Nach Medienberichten sollen nach dem künftigen Medienstaatsvertrag Web-Video-Kanäle bis zu einer Relevanzschwelle anmeldepflichtig und darüber zulassungspflichtig werden. Wie viel Regulierung brauchen Web-Video-Anbieter?
Das sind ja zwei Fragen. Die eine ist, was die Funktion einer Rundfunk-Zulassung sein soll. Meine persönliche Auffassung ist, dass das heute wegfallen kann. Wichtiger sind Vielfaltssicherungen bei der Zuweisung knapper Ressourcen wie etwa bei Sendeplätzen auf DAB+. Das andere Thema sind identische Anforderungen etwa beim Jugendschutz, bei europäischem Content oder bei der Werberegulierung völlig unabhängig davon, ob etwas linear beim Nutzer ankommt oder er das als Web-Video anklickt. Die Frage nach der speziellen Regulierung von Web-Video-Anbietern erinnert mich an die alten Zeiten, als Jugendschutz im Kino anders bewertet wurde als bei VHS-Kassetten - Dirty Harry war im Kino ab 16 frei, als Kassette ab 18. Ähnlich komisch wird uns bald die Differenzierung nach TV und Web-Video vorkommen.

Die Werberegeln für klassische TV-Sender sollen gelockert werden, etwa bei Kinderprogrammen. Was würden die neuen Regeln für Anbieter und Zuschauer bedeuten?
Das ist ein Randthema. Viel wichtiger ist doch, wie wir zukünftig Redaktionen finanzieren, die Ressourcen für eigenständige Recherchen haben. Wie sichern wir die Werbeeinnahmen für lokale und regionale Anbieter? Wie verhindern wir, dass Werbegelder zu Tech-Firmen in die USA gehen, die hier keine Steuern zahlen und erst recht vor Ort keinen Journalismus finanzieren? Antwort offen.

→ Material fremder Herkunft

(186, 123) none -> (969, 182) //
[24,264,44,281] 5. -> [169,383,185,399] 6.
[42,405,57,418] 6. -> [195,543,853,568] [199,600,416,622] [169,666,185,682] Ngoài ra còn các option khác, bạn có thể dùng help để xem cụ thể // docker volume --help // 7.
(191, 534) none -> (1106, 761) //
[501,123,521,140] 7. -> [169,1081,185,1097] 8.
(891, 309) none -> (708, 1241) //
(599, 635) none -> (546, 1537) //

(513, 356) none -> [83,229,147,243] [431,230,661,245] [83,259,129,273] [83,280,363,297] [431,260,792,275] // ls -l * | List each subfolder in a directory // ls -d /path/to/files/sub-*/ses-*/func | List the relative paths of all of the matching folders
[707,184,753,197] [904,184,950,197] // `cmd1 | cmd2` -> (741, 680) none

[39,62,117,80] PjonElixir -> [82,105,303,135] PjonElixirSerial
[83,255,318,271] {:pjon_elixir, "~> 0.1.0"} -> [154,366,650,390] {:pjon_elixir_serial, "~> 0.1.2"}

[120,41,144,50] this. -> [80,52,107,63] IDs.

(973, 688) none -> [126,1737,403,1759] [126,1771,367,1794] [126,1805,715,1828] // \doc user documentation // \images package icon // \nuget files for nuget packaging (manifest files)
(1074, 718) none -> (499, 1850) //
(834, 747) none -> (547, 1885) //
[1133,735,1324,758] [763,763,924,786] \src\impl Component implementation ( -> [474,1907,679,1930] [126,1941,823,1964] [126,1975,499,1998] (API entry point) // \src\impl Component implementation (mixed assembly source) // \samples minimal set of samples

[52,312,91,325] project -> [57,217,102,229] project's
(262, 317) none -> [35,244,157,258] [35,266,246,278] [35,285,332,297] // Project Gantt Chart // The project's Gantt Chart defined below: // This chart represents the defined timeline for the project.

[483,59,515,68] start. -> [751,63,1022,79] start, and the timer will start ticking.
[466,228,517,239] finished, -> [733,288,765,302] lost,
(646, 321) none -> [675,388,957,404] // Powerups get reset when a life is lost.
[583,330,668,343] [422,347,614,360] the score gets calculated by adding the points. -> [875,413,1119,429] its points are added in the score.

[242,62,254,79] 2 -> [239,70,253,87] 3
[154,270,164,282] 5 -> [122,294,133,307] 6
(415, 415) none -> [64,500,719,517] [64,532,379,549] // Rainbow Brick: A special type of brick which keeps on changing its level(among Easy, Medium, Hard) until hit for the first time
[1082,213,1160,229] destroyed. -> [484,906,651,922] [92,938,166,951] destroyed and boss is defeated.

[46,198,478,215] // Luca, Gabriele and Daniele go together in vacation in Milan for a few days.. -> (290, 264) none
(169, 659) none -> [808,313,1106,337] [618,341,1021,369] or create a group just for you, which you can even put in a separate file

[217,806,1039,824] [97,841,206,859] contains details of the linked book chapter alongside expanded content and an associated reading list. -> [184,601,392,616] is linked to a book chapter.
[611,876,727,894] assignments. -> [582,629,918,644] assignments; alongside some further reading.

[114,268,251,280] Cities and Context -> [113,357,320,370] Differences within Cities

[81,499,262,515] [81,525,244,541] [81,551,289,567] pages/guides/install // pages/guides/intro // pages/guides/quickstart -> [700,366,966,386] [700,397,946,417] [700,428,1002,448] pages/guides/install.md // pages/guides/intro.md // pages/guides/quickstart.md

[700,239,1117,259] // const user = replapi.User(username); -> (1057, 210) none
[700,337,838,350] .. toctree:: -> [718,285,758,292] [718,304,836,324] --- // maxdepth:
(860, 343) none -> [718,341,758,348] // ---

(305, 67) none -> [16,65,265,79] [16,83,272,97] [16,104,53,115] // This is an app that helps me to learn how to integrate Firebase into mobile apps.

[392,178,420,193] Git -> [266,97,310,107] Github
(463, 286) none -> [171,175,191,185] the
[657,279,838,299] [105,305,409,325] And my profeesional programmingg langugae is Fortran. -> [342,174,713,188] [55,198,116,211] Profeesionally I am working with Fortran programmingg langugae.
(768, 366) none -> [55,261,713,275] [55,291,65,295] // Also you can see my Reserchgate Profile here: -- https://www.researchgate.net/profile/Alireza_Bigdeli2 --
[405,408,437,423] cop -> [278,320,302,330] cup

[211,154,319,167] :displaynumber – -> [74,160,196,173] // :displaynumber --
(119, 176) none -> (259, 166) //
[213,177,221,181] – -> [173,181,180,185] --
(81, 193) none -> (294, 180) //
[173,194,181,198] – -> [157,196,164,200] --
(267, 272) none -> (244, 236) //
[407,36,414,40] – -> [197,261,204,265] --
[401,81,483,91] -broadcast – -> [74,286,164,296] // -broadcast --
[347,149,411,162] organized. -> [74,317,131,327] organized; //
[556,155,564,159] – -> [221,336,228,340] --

Plattformen wie YouTube oder Facebook sollen als "Medienintermediäre" die Inhalteanbieter nicht diskriminieren dürfen und Angebote hervorheben, die in besonderem Maße die Meinungs- und Angebotsvielfalt fördern. Wie lässt sich das effektiv sicherstellen?
Schritt eins - es muss feststehen, welche Angebote für die Meinungsvielfalt wichtig sind. Das zu bewerten und festzustellen, können die Medienanstalten, da haben die Gremien Übung. Der zweite Schritt ist schwieriger, denn die Algorithmen der Anbieter sind darauf dressiert, zu Suchfragen immer passendere Ergebnisse anzuzeigen - wenn man so will, sind das immer radikalere Ansichten zu einem Thema. Notwendig sind andere Ansichten zu und andere Perspektiven auf einzelne Themen. Das wird am Ende mehr sein als nur ein bunter Button „Vielfaltsangebot“ am Fuß der Seite neben den Links zu Impressum und Datenschutz.

Sogenannte "Social Bots" sollen künftig markiert werden. Wie sollte das konkret umgesetzt werden?
Vielleicht „Maschine“ dran schreiben? Bei „Werbung“ geht’s ja auch.

Auch aufgrund europäischer Vorgaben soll der Medienstaatsvertrag bald verabschiedet werden. Was sollte aus Ihrer Sicht in der endgültigen Fassung unbedingt noch stehen?
Politisch sind die Themen für diese Runde zu. Aber, um aus dem Protokoll der Rundfunkkommission vom 5. Juni 2019 zu zitieren: „Es besteht Einvernehmen darüber, dass die Anpassung des Rechtsrahmens an die digitale Transformation eine Aufgabe ist, die mit dem vorliegenden Diskussionsentwurf noch nicht abgeschlossen ist.“ Es geht also um die „Fortschreibung des Medienstaatsvertrages“. Die hier angesprochenen Themen der Zulassung und der Finanzierung publizistischer Angebote angesichts der Plattformökonomie stehen auf dem Zettel. Aber auch das Medienkonzentrationsrecht und weitere Fragen der Vielfaltssicherung. Der „1. MStV-Änd-StV“ wird kommen.